Robic served as an assistant for 11 years at Massachusetts for both John Calipari and Bruiser Flint. After a 10-18 mark his first season on staff, Robic helped lead the Minutemen to nine consecutive winning campaigns. From 1990 to 1996, the Minutemen averaged 26 wins per year and had six-straight 20-win seasons, including two 30-victory campaigns. Mass made the NCAA Tournament Sweet 16 in 1992, Elite Eight in 1995 and Final Four in 1996. It was Mass' first appearance on college basketball's largest stage. After Calipari moved on to the NBA, Robic remained at Mass and was elevated to the associate head coach post under Flint from 1997 to 1999. During his tenure at Mass, the Minutemen posted a 247-111 overall record (.690 winning percentage) and earned nine postseason tournament bids (seven NCAA, two NIT).

Robic was hired as the head coach at Youngstown State University men's basketball team in May 1999. Prior to its move to the Horizon League in 2001, Youngstown State put together a tremendous year in the Mid-Continent Conference in 2000-01, Robic's second year at the helm. The Penguins posted a 19-11 overall mark and an 11-5 conference record. The 19 overall wins were the second most in 16 seasons, and the 11 league victories tied the school record for most conference wins. In six seasons, Robic's record was 58 wins and 113 losses for a winning percentage of 0.339.

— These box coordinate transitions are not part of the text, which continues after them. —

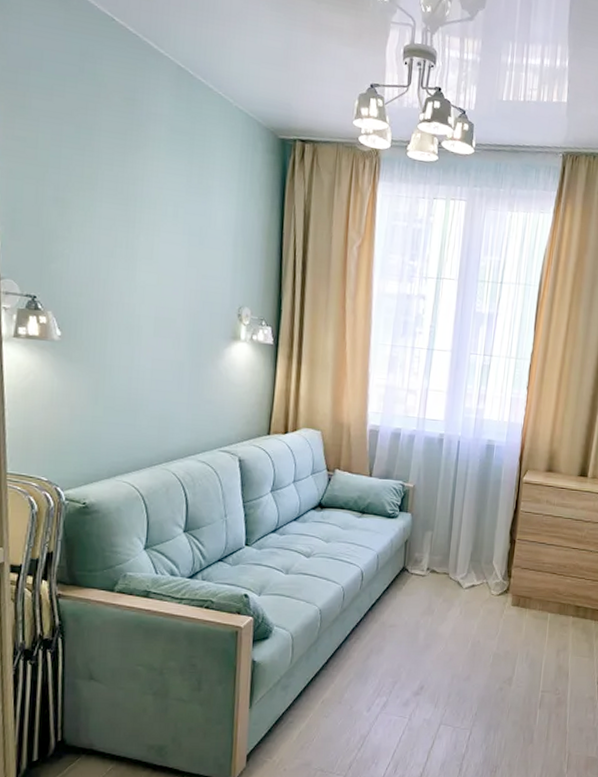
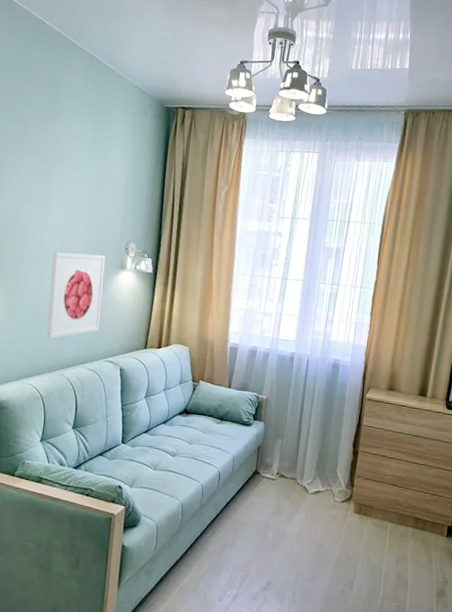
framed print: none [143,318,214,427] -> present [46,251,106,339]

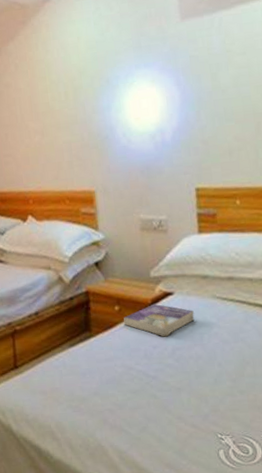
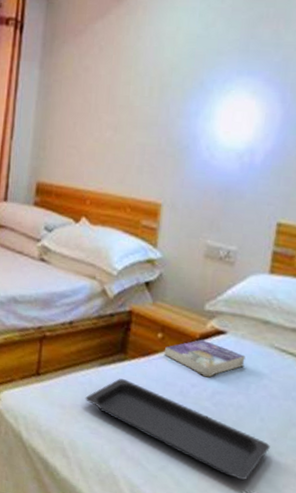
serving tray: none [62,355,232,424] -> present [85,378,270,481]

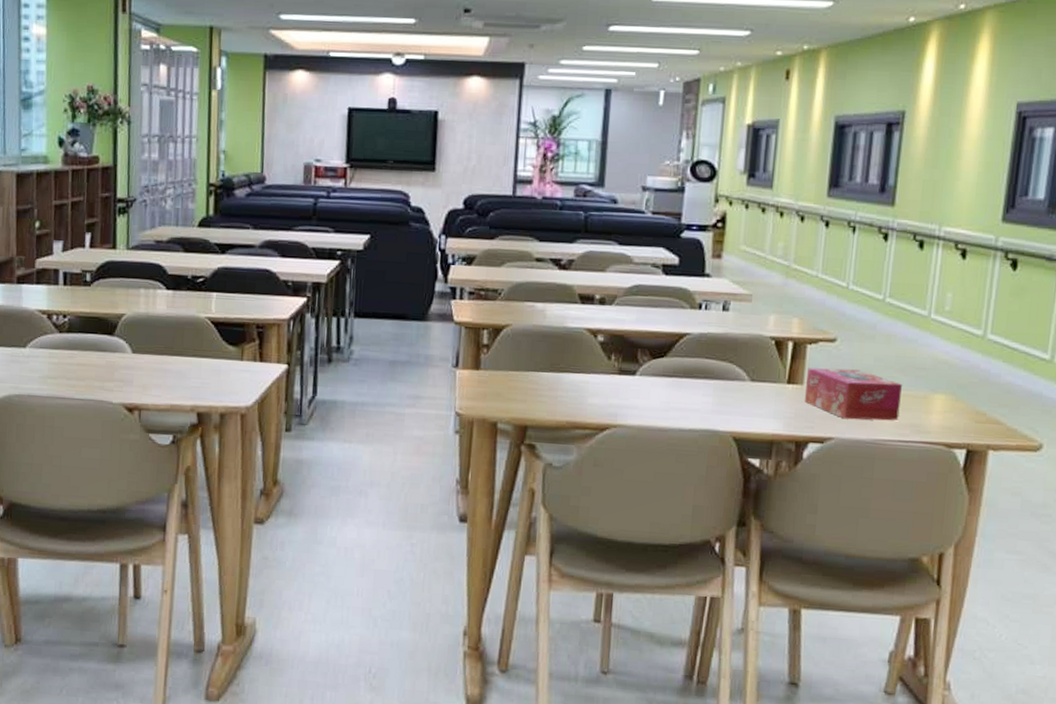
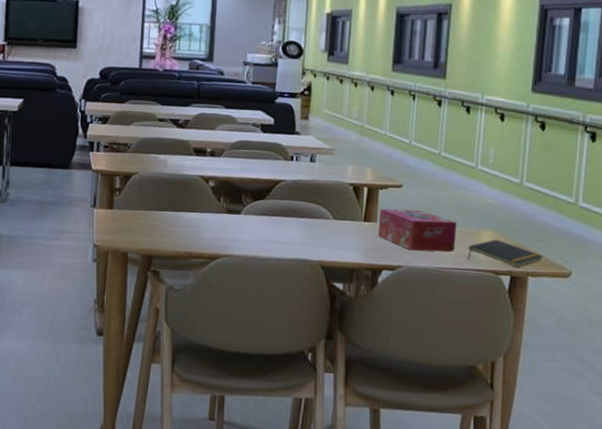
notepad: none [914,404,1008,439] -> present [467,239,543,267]

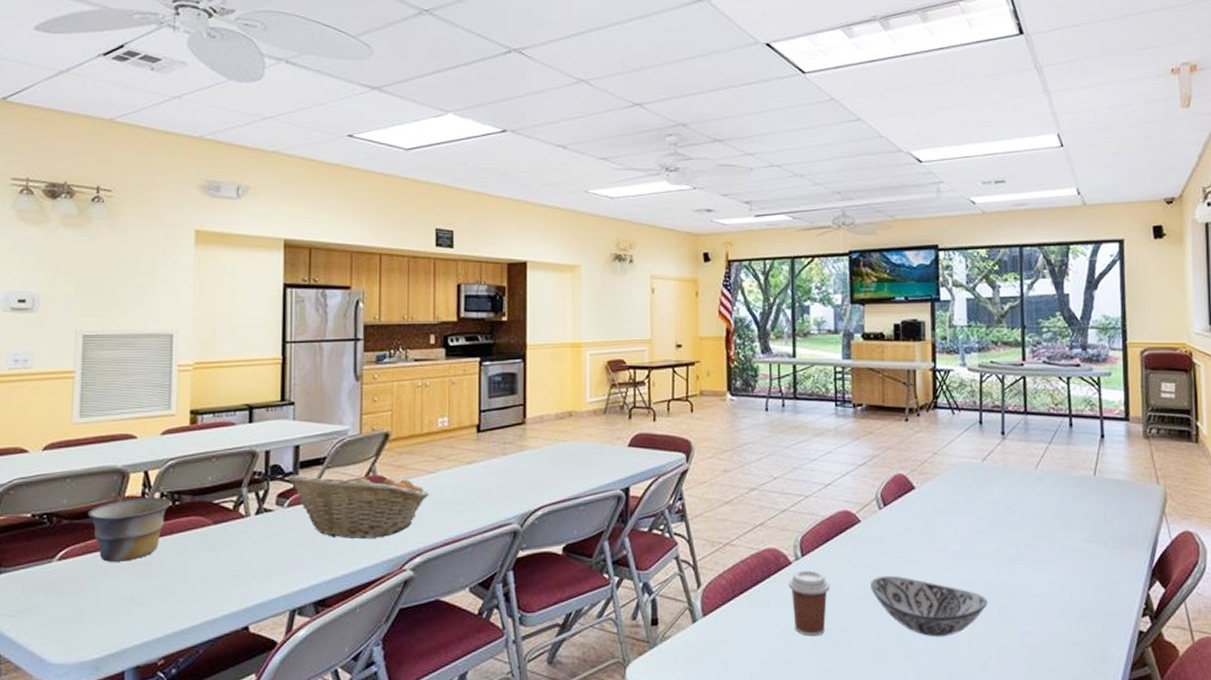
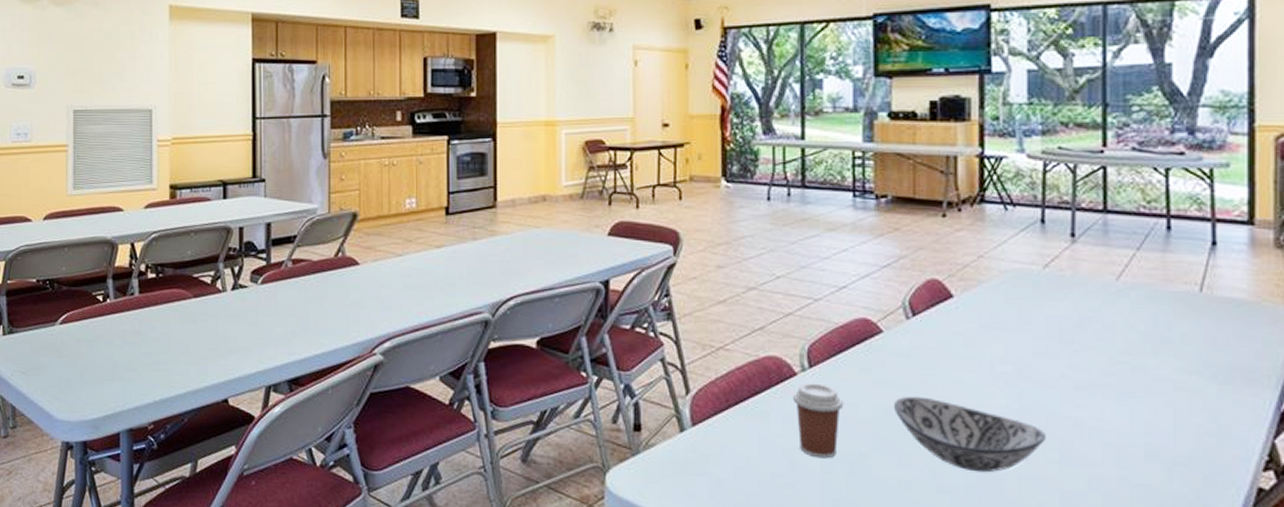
bowl: present [88,498,172,562] -> none [84,268,156,329]
fruit basket: present [287,471,430,538] -> none [260,252,399,320]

In 2005, Robic rejoined coach John Calipari as an assistant at the University of Memphis. Robic helped lead Memphis to another storied era in his four seasons as an assistant (2006–09).
During these four years, the Tigers won an NCAA record 137 games (137-14 record), while advancing to the 2006 and 2007 NCAA Elite Eights, the 2008 NCAA title game and sweeping the 2006-09 Conference USA regular season and tournament crowns. Memphis spent each week of the last four years in the national polls. In 2007-08, Robic was a part of the Tigers' "Dream Season", which lasted through the NCAA championship game. Memphis set an NCAA record for victories with 38 wins (38-2 mark) and held down the No. 1 spot in both national polls for a school-record five-straight weeks during the season.

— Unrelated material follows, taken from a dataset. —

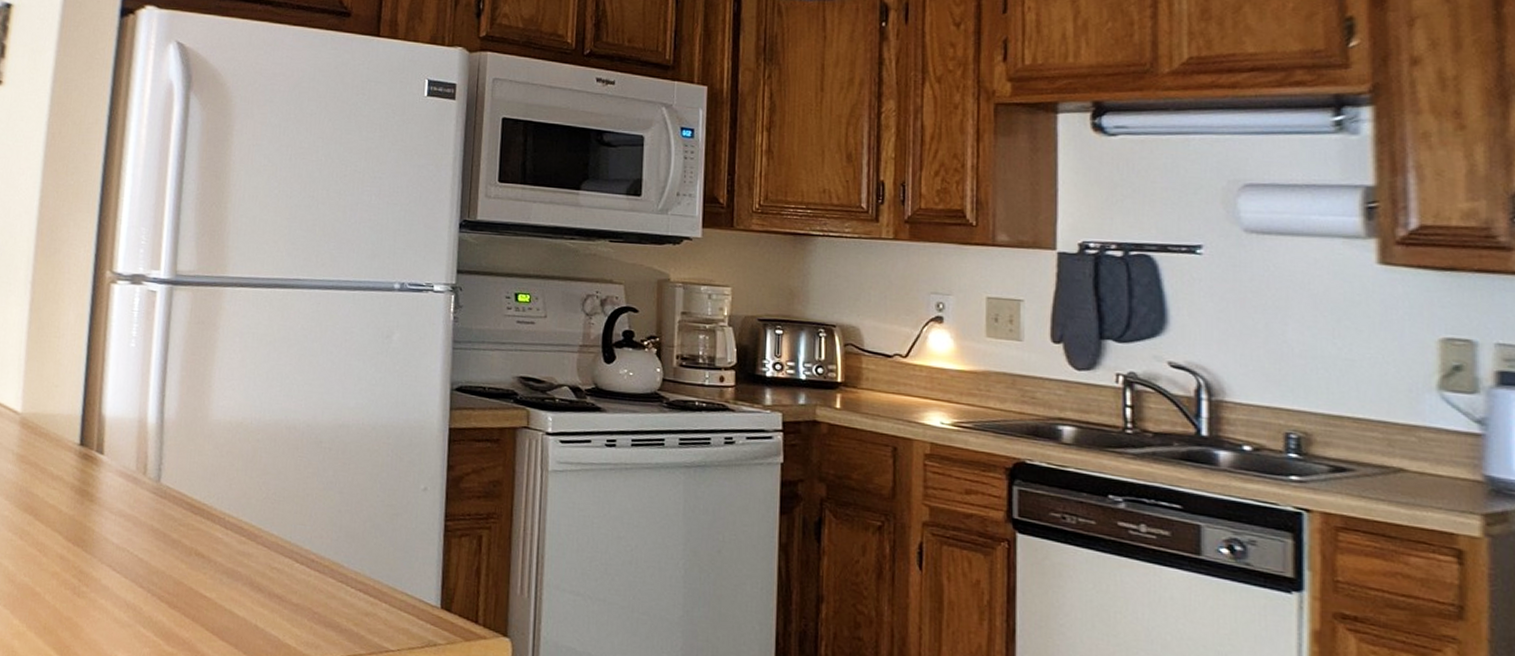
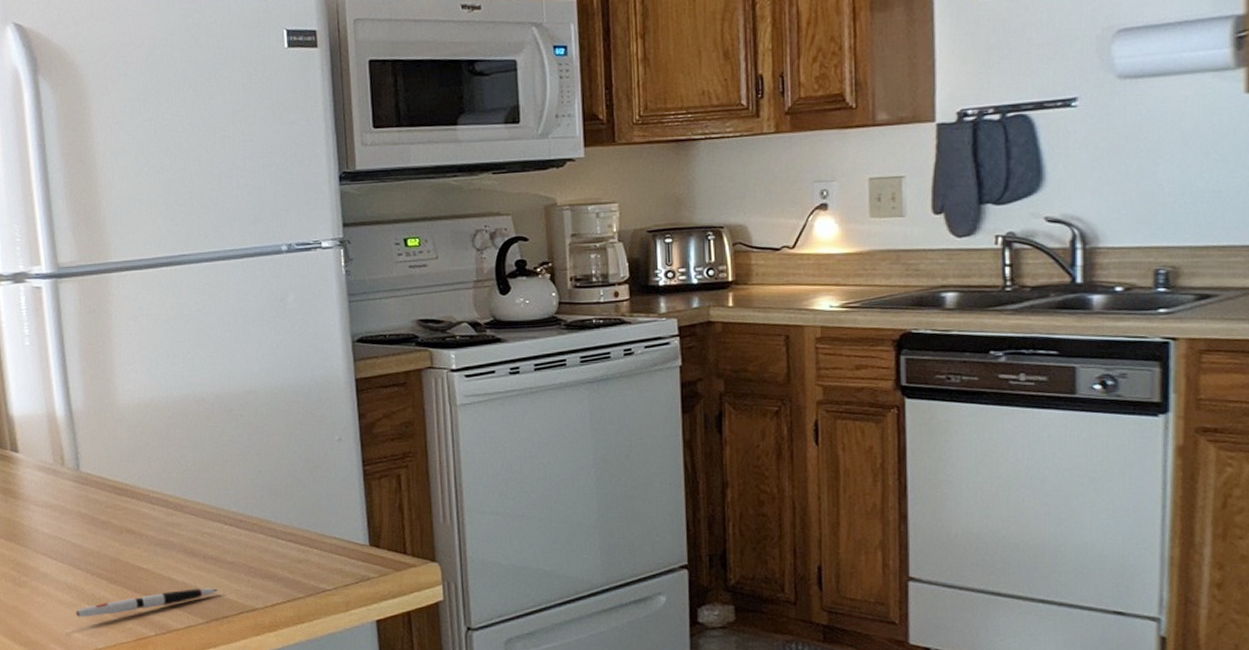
pen: none [129,626,279,642] -> present [76,588,219,618]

When Calipari accepted the head coach position at the University of Kentucky in 2009, Robic went with him as an assistant coach. Robic helped the Wildcats post a 35-3 mark in his inaugural season at Kentucky. The Cats made an appearance in the 2010 Elite Eight while claiming SEC regular season and tournament championships along the way. He helped UK make history when five Wildcats were drafted in the first round of the 2010 NBA draft. Robic has been Calipari's assistant coach for a total of 21 years.

In August 2021, Robic transitioned into an administrative role in the athletic department.